A medio camino leyendo de infamias
- Carlos Mario Mejía Suárez
- May 7, 2016
- 3 min read
En estos momentos leo Tríptico de la infamia, novela de Pablo Montoya (2014) y ganadora del premio Rómulo Gallegos en 2015, y me encuentro a punto de terminar la segunda parte de las tres "viñetas" de pintores que el autor despliega ante el lector para explorar las memorias (perdidas y recobradas de sus formas de latencia) de los contactos entre América y Europa durante la conquista... y las tensiones religiosas que subyacían, así como las desigualdades brutales que mancharon las relaciones entre civilizaciones.
La lectura de esta novela es un fluido de acciones que se impactan en el recuerdo por la intensidad de lo ocurrido, pero que se deslizan hacia el olvido en sus personajes debido al abismo de destrucción que rodea su producción pictórica.
Montoya ha logrado una de las novelas mejor logradas que he leído entre los escritores colombianos contemporáneos. Su narrativa histórica es provocativa porque el detalle de la Florida de los primeros colonizadores franceses y españoles, y de la París de la masacre hugonote, se balancean con reflexiones personales y momentos de focalización en los cuales los personajes se preguntan por la posibilidad del recuerdo mismo.
Los epígrafes escogidos de Augusto Roa Bastos, Reinaldo Arenas y Pablo Neruda son concisos y precisos para enmarcar el tipo de preguntas que motiva el recuerdo de las crueldades sobre las cuales se construye nuestro recuerdo, desde la modernidad hacia el pasado de los imperios. Es la tradición del desamparo a la que se refiere con la cita de Arenas... de individuos que se abren a las posibilidades de nuevas formas de religiosidad y nuevas perspectivas culturales; pero cuya curiosidad y apertura se convierte en una herida que sangró y marcó sus cuerpos... una herida que continuaría sangrando en el recuerdo y que, en cierta forma, el lector mismo siente sangrar en la tinta negra de la página.
Y si pensamos en los diálogos de paz y en el papel de las víctimas, en la importancia de la memoria, de dar justicia a los crímenes y reparar los daños comunitarios, esta novela, desde su distancia histórica, ofrece el tipo de preguntas que nos debemos hacer para seguir adelante. "Yo tengo mi propia memoria", dice Dubois en la novela -el segundo de los pintores - "pero ella es precaria porque es individual y está empañada por el dolor." (167) Y luego contrapone esta posición suya con la del escritor Goulart que se propone reunir y escribir los testimonios de las víctimas de la masacre.

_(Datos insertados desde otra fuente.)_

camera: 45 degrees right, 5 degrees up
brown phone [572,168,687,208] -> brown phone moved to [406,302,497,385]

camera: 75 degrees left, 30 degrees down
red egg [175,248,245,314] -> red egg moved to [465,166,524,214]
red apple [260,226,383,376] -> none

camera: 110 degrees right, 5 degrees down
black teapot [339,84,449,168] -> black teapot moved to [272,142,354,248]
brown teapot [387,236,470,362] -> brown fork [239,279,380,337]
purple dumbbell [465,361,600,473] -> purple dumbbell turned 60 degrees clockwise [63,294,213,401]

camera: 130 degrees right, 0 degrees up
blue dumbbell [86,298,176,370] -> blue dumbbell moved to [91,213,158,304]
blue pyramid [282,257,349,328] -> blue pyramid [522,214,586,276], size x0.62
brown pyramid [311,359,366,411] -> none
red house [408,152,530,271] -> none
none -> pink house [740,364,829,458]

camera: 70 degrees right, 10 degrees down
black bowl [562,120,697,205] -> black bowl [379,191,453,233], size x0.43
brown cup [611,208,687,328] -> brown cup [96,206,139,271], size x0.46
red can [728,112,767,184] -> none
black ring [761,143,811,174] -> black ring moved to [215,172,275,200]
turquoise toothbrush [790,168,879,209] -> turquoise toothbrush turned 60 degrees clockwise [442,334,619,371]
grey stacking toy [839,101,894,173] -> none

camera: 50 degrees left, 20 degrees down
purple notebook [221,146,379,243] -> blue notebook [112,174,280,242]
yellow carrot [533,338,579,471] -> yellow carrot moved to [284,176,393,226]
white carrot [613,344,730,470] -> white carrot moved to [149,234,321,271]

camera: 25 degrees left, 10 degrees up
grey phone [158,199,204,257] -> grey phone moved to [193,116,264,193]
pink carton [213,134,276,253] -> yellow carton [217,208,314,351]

En este segmento Montoya pone en primer plano de su relato la tensión entre la función del arte como mecanismos de denuncia basado en la memoria (Goulart) y el arte cuya "única batalla . . . es aquella que muestra al hombre su propia locura y su desesperación, y que toda victoria en estos campos es engañosa" (167). La tensión entre la resolución y la precariedad de toda aparente solución.
Montoya y yo somos barramejos y quizás, como yo, para él aún haya recuerdos precarios e individuales de los días de violencia en el puerto petrolero colombiano. Y quizás, como a mí, no le haya tocado directamente guardar marca en el cuerpo de lo que el conflicto armado dejó allí. Es el recuerdo precario del miedo... que luego se ve en otros, que nos impacta los sentidos por su intensidad y que luego luchamos porque no se deslicen al olvido sin dejar rastros que nos puedan significar algo: como la raíz de nuestro vagar por el mundo.